Contrasting Effects of Beneficial and Pathogenic Fungal Inoculation on Rhizosphere Microbial Community Assembly, Network Properties, and Functional Contributions of Keystone Taxa in Cucumber Soil

Wenjie Zhan, Ling Li, Jixing Zeng, Qirong Shen, Min Wang, Shiwei Guo

Beneficial and pathogenic fungal inoculation can substantially influence plant growth by reshaping rhizosphere microbial communities. However, how different fungal inoculants differentially affect microbial community assembly processes, co-occurrence network stability, keystone taxa distribution, and their potential associations with plant growth remains poorly understood.

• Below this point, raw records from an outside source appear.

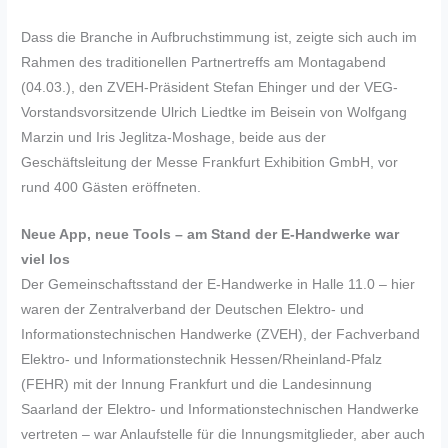
Dass die Branche in Aufbruchstimmung ist, zeigte sich auch im
Rahmen des traditionellen Partnertreffs am Montagabend
(04.03.), den ZVEH-Präsident Stefan Ehinger und der VEG-
Vorstandsvorsitzende Ulrich Liedtke im Beisein von Wolfgang
Marzin und Iris Jeglitza-Moshage, beide aus der
Geschäftsleitung der Messe Frankfurt Exhibition GmbH, vor
rund 400 Gästen eröffneten.
Neue App, neue Tools – am Stand der E-Handwerke war
viel los
Der Gemeinschaftsstand der E-Handwerke in Halle 11.0 – hier
waren der Zentralverband der Deutschen Elektro- und
Informationstechnischen Handwerke (ZVEH), der Fachverband
Elektro- und Informationstechnik Hessen/Rheinland-Pfalz
(FEHR) mit der Innung Frankfurt und die Landesinnung
Saarland der Elektro- und Informationstechnischen Handwerke
vertreten – war Anlaufstelle für die Innungsmitglieder, aber auch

Cucumber was used as the model plant, and Fusarium oxysporum (pathogenic, Foc) and Trichoderma guizhouense (beneficial, Tri) were selected as inoculants. 16S rRNA and ITS2 amplicon sequencing were used to investigate the diversity, composition, assembly processes, and co-occurrence network structure of rhizosphere bacterial and fungal communities, respectively. In addition, we used Zi–Pi topological role analysis, functional prediction, Mantel tests and random forest to characterize keystone taxa and link microbial assembly, network stability to plant nutrient and biomass traits. Foc decreased bacterial diversity while Tri increased it. Tri was associated with greater microbial network connectivity and complexity, as well as network characteristics consistent with higher inferred stability, with more connector keystone taxa enriched in glycan and terpenoid metabolic functions; by contrast, Foc simplified network structure and enriched saprotrophic fungal keystones. Bacterial assembly shifted toward deterministic processes under Foc, whereas stochastic processes remained predominant in Tri and control treatments. Random forest further confirmed divergent drivers: bacterial assembly depended mostly on community composition, while fungal assembly was regulated by plant nutrients and fungal diversity. All microbial properties were tightly linked to plant biomass and nutrient accumulation. Collectively, beneficial and pathogenic fungi exert opposing influences on rhizosphere microbial organization: Tri was associated with more connected microbial communities and a greater diversity of predicted functional traits, whereas Foc strengthened environmental filtering and simplified community structure, with plant–microbe–nutrient feedbacks likely contributing to rhizosphere assembly and ecosystem functionality.